------ Material provided ------
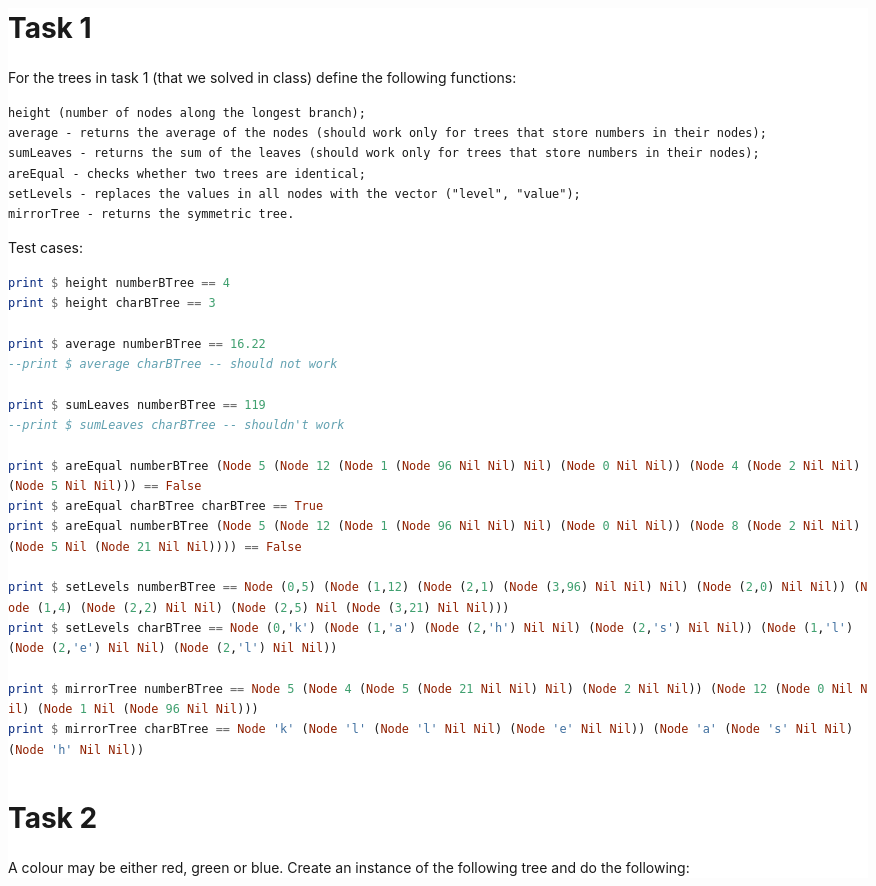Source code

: # Task 1

For the trees in task 1 (that we solved in class) define the following functions:

    ​​height (number of nodes along the longest branch);​
    average - returns the average of the nodes (should work only for trees that store numbers in their nodes);
    ​​sumLeaves​ - returns the sum of the leaves (should work only for trees that store numbers in their nodes);
    areEqual - checks whether two trees are identical;
    setLevels - replaces the values in all nodes with the vector ("level", "value");
    mirrorTree - returns the symmetric tree.

Test cases:

```haskell
print $ height numberBTree == 4
print $ height charBTree == 3

print $ average numberBTree == 16.22
--print $ average charBTree -- should not work

print $ sumLeaves numberBTree == 119
--print $ sumLeaves charBTree -- shouldn't work

print $ areEqual numberBTree (Node 5 (Node 12 (Node 1 (Node 96 Nil Nil) Nil) (Node 0 Nil Nil)) (Node 4 (Node 2 Nil Nil) (Node 5 Nil Nil))) == False
print $ areEqual charBTree charBTree == True
print $ areEqual numberBTree (Node 5 (Node 12 (Node 1 (Node 96 Nil Nil) Nil) (Node 0 Nil Nil)) (Node 8 (Node 2 Nil Nil) (Node 5 Nil (Node 21 Nil Nil)))) == False

print $ setLevels numberBTree == Node (0,5) (Node (1,12) (Node (2,1) (Node (3,96) Nil Nil) Nil) (Node (2,0) Nil Nil)) (Node (1,4) (Node (2,2) Nil Nil) (Node (2,5) Nil (Node (3,21) Nil Nil)))
print $ setLevels charBTree == Node (0,'k') (Node (1,'a') (Node (2,'h') Nil Nil) (Node (2,'s') Nil Nil)) (Node (1,'l') (Node (2,'e') Nil Nil) (Node (2,'l') Nil Nil))

print $ mirrorTree numberBTree == Node 5 (Node 4 (Node 5 (Node 21 Nil Nil) Nil) (Node 2 Nil Nil)) (Node 12 (Node 0 Nil Nil) (Node 1 Nil (Node 96 Nil Nil)))
print $ mirrorTree charBTree == Node 'k' (Node 'l' (Node 'l' Nil Nil) (Node 'e' Nil Nil)) (Node 'a' (Node 's' Nil Nil) (Node 'h' Nil Nil))
```

# Task 2

A colour may be either red, green or blue. Create an instance of the following tree and do the following:
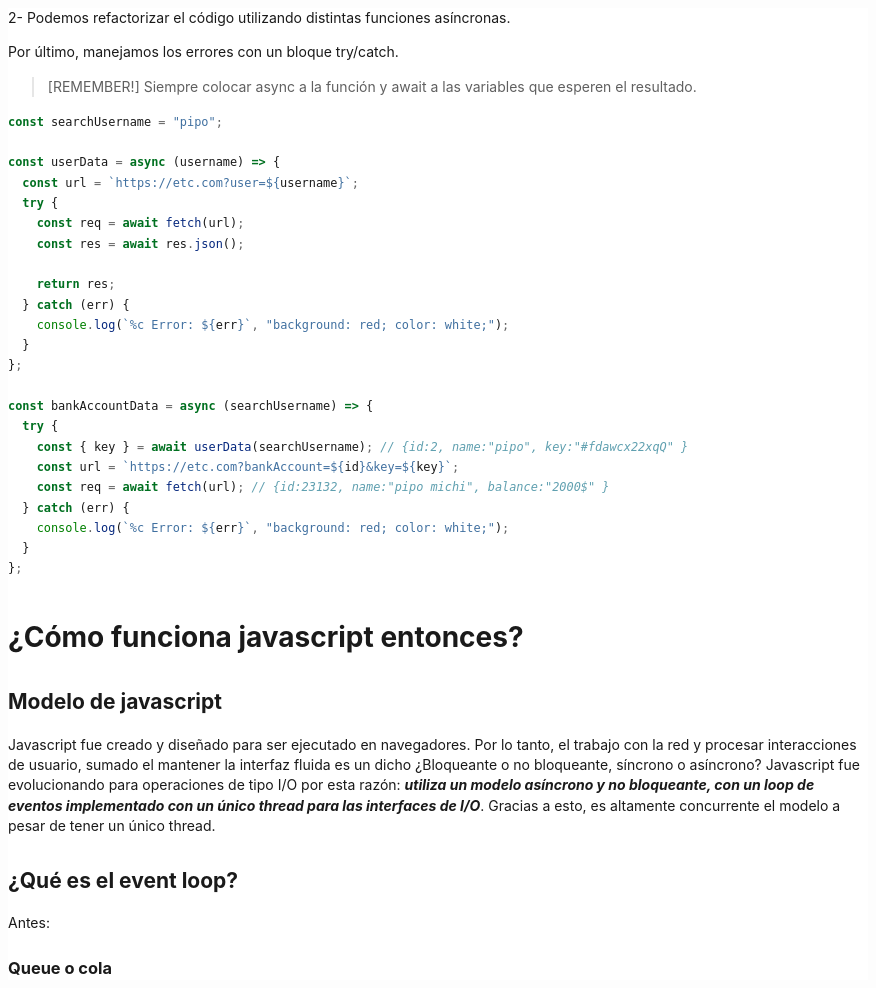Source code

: 2- Podemos refactorizar el código utilizando distintas funciones asíncronas.

Por último, manejamos los errores con un bloque try/catch.

> [REMEMBER!]
> Siempre colocar async a la función y await a las variables que esperen el resultado.

```javascript
const searchUsername = "pipo";

const userData = async (username) => {
  const url = `https://etc.com?user=${username}`;
  try {
    const req = await fetch(url);
    const res = await res.json();

    return res;
  } catch (err) {
    console.log(`%c Error: ${err}`, "background: red; color: white;");
  }
};

const bankAccountData = async (searchUsername) => {
  try {
    const { key } = await userData(searchUsername); // {id:2, name:"pipo", key:"#fdawcx22xqQ" }
    const url = `https://etc.com?bankAccount=${id}&key=${key}`;
    const req = await fetch(url); // {id:23132, name:"pipo michi", balance:"2000$" }
  } catch (err) {
    console.log(`%c Error: ${err}`, "background: red; color: white;");
  }
};
```

# ¿Cómo funciona javascript entonces?

## Modelo de javascript

Javascript fue creado y diseñado para ser ejecutado en navegadores. Por lo tanto, el trabajo con la red y procesar interacciones de usuario, sumado el mantener la interfaz fluida es un dicho ¿Bloqueante o no bloqueante, síncrono o asíncrono?
Javascript fue evolucionando para operaciones de tipo I/O por esta razón: **_utiliza un modelo asíncrono y no bloqueante, con un loop de eventos implementado con un único thread para las interfaces de I/O_**.
Gracias a esto, es altamente concurrente el modelo a pesar de tener un único thread.

## ¿Qué es el event loop?

Antes:

### Queue o cola
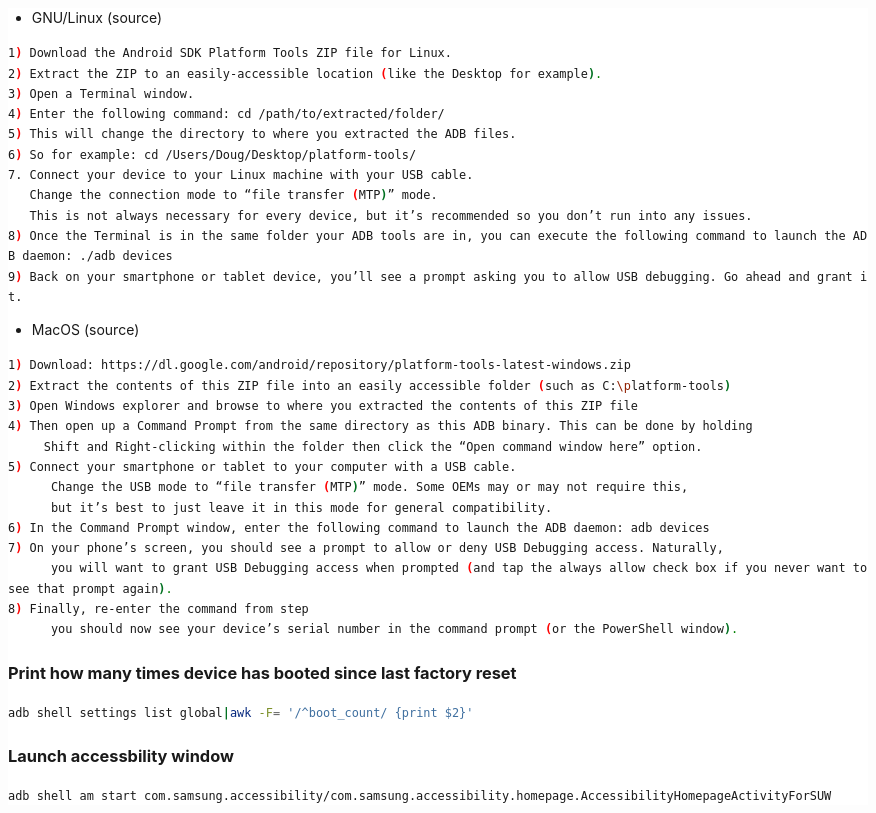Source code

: * GNU/Linux (source)

```bash
1) Download the Android SDK Platform Tools ZIP file for Linux.
2) Extract the ZIP to an easily-accessible location (like the Desktop for example).
3) Open a Terminal window.
4) Enter the following command: cd /path/to/extracted/folder/
5) This will change the directory to where you extracted the ADB files.
6) So for example: cd /Users/Doug/Desktop/platform-tools/
7. Connect your device to your Linux machine with your USB cable. 
   Change the connection mode to “file transfer (MTP)” mode. 
   This is not always necessary for every device, but it’s recommended so you don’t run into any issues.
8) Once the Terminal is in the same folder your ADB tools are in, you can execute the following command to launch the ADB daemon: ./adb devices
9) Back on your smartphone or tablet device, you’ll see a prompt asking you to allow USB debugging. Go ahead and grant it.
```

* MacOS (source)

```bash
1) Download: https://dl.google.com/android/repository/platform-tools-latest-windows.zip
2) Extract the contents of this ZIP file into an easily accessible folder (such as C:\platform-tools)
3) Open Windows explorer and browse to where you extracted the contents of this ZIP file
4) Then open up a Command Prompt from the same directory as this ADB binary. This can be done by holding 
     Shift and Right-clicking within the folder then click the “Open command window here” option. 
5) Connect your smartphone or tablet to your computer with a USB cable. 
      Change the USB mode to “file transfer (MTP)” mode. Some OEMs may or may not require this, 
      but it’s best to just leave it in this mode for general compatibility.
6) In the Command Prompt window, enter the following command to launch the ADB daemon: adb devices
7) On your phone’s screen, you should see a prompt to allow or deny USB Debugging access. Naturally, 
      you will want to grant USB Debugging access when prompted (and tap the always allow check box if you never want to see that prompt again).
8) Finally, re-enter the command from step 
      you should now see your device’s serial number in the command prompt (or the PowerShell window).
```


### Print how many times device has booted since last factory reset

```bash
adb shell settings list global|awk -F= '/^boot_count/ {print $2}'
```
    
### Launch accessbility window

```bash
adb shell am start com.samsung.accessibility/com.samsung.accessibility.homepage.AccessibilityHomepageActivityForSUW
```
------
What to do: Strip out the pictures and quote the remaining data word for word.

Solution:
Source code

: # Task 1

For the trees in task 1 (that we solved in class) define the following functions:

    ​​height (number of nodes along the longest branch);​
    average - returns the average of the nodes (should work only for trees that store numbers in their nodes);
    ​​sumLeaves​ - returns the sum of the leaves (should work only for trees that store numbers in their nodes);
    areEqual - checks whether two trees are identical;
    setLevels - replaces the values in all nodes with the vector ("level", "value");
    mirrorTree - returns the symmetric tree.

Test cases:

```haskell
print $ height numberBTree == 4
print $ height charBTree == 3

print $ average numberBTree == 16.22
--print $ average charBTree -- should not work

print $ sumLeaves numberBTree == 119
--print $ sumLeaves charBTree -- shouldn't work

print $ areEqual numberBTree (Node 5 (Node 12 (Node 1 (Node 96 Nil Nil) Nil) (Node 0 Nil Nil)) (Node 4 (Node 2 Nil Nil) (Node 5 Nil Nil))) == False
print $ areEqual charBTree charBTree == True
print $ areEqual numberBTree (Node 5 (Node 12 (Node 1 (Node 96 Nil Nil) Nil) (Node 0 Nil Nil)) (Node 8 (Node 2 Nil Nil) (Node 5 Nil (Node 21 Nil Nil)))) == False

print $ setLevels numberBTree == Node (0,5) (Node (1,12) (Node (2,1) (Node (3,96) Nil Nil) Nil) (Node (2,0) Nil Nil)) (Node (1,4) (Node (2,2) Nil Nil) (Node (2,5) Nil (Node (3,21) Nil Nil)))
print $ setLevels charBTree == Node (0,'k') (Node (1,'a') (Node (2,'h') Nil Nil) (Node (2,'s') Nil Nil)) (Node (1,'l') (Node (2,'e') Nil Nil) (Node (2,'l') Nil Nil))

print $ mirrorTree numberBTree == Node 5 (Node 4 (Node 5 (Node 21 Nil Nil) Nil) (Node 2 Nil Nil)) (Node 12 (Node 0 Nil Nil) (Node 1 Nil (Node 96 Nil Nil)))
print $ mirrorTree charBTree == Node 'k' (Node 'l' (Node 'l' Nil Nil) (Node 'e' Nil Nil)) (Node 'a' (Node 's' Nil Nil) (Node 'h' Nil Nil))
```

# Task 2

A colour may be either red, green or blue. Create an instance of the following tree and do the following:
Source code

: 2- Podemos refactorizar el código utilizando distintas funciones asíncronas.

Por último, manejamos los errores con un bloque try/catch.

> [REMEMBER!]
> Siempre colocar async a la función y await a las variables que esperen el resultado.

```javascript
const searchUsername = "pipo";

const userData = async (username) => {
  const url = `https://etc.com?user=${username}`;
  try {
    const req = await fetch(url);
    const res = await res.json();

    return res;
  } catch (err) {
    console.log(`%c Error: ${err}`, "background: red; color: white;");
  }
};

const bankAccountData = async (searchUsername) => {
  try {
    const { key } = await userData(searchUsername); // {id:2, name:"pipo", key:"#fdawcx22xqQ" }
    const url = `https://etc.com?bankAccount=${id}&key=${key}`;
    const req = await fetch(url); // {id:23132, name:"pipo michi", balance:"2000$" }
  } catch (err) {
    console.log(`%c Error: ${err}`, "background: red; color: white;");
  }
};
```

# ¿Cómo funciona javascript entonces?

## Modelo de javascript

Javascript fue creado y diseñado para ser ejecutado en navegadores. Por lo tanto, el trabajo con la red y procesar interacciones de usuario, sumado el mantener la interfaz fluida es un dicho ¿Bloqueante o no bloqueante, síncrono o asíncrono?
Javascript fue evolucionando para operaciones de tipo I/O por esta razón: **_utiliza un modelo asíncrono y no bloqueante, con un loop de eventos implementado con un único thread para las interfaces de I/O_**.
Gracias a esto, es altamente concurrente el modelo a pesar de tener un único thread.

## ¿Qué es el event loop?

Antes:

### Queue o cola
Source code

: * GNU/Linux (source)

```bash
1) Download the Android SDK Platform Tools ZIP file for Linux.
2) Extract the ZIP to an easily-accessible location (like the Desktop for example).
3) Open a Terminal window.
4) Enter the following command: cd /path/to/extracted/folder/
5) This will change the directory to where you extracted the ADB files.
6) So for example: cd /Users/Doug/Desktop/platform-tools/
7. Connect your device to your Linux machine with your USB cable. 
   Change the connection mode to “file transfer (MTP)” mode. 
   This is not always necessary for every device, but it’s recommended so you don’t run into any issues.
8) Once the Terminal is in the same folder your ADB tools are in, you can execute the following command to launch the ADB daemon: ./adb devices
9) Back on your smartphone or tablet device, you’ll see a prompt asking you to allow USB debugging. Go ahead and grant it.
```

* MacOS (source)

```bash
1) Download: https://dl.google.com/android/repository/platform-tools-latest-windows.zip
2) Extract the contents of this ZIP file into an easily accessible folder (such as C:\platform-tools)
3) Open Windows explorer and browse to where you extracted the contents of this ZIP file
4) Then open up a Command Prompt from the same directory as this ADB binary. This can be done by holding 
     Shift and Right-clicking within the folder then click the “Open command window here” option. 
5) Connect your smartphone or tablet to your computer with a USB cable. 
      Change the USB mode to “file transfer (MTP)” mode. Some OEMs may or may not require this, 
      but it’s best to just leave it in this mode for general compatibility.
6) In the Command Prompt window, enter the following command to launch the ADB daemon: adb devices
7) On your phone’s screen, you should see a prompt to allow or deny USB Debugging access. Naturally, 
      you will want to grant USB Debugging access when prompted (and tap the always allow check box if you never want to see that prompt again).
8) Finally, re-enter the command from step 
      you should now see your device’s serial number in the command prompt (or the PowerShell window).
```


### Print how many times device has booted since last factory reset

```bash
adb shell settings list global|awk -F= '/^boot_count/ {print $2}'
```
    
### Launch accessbility window

```bash
adb shell am start com.samsung.accessibility/com.samsung.accessibility.homepage.AccessibilityHomepageActivityForSUW
```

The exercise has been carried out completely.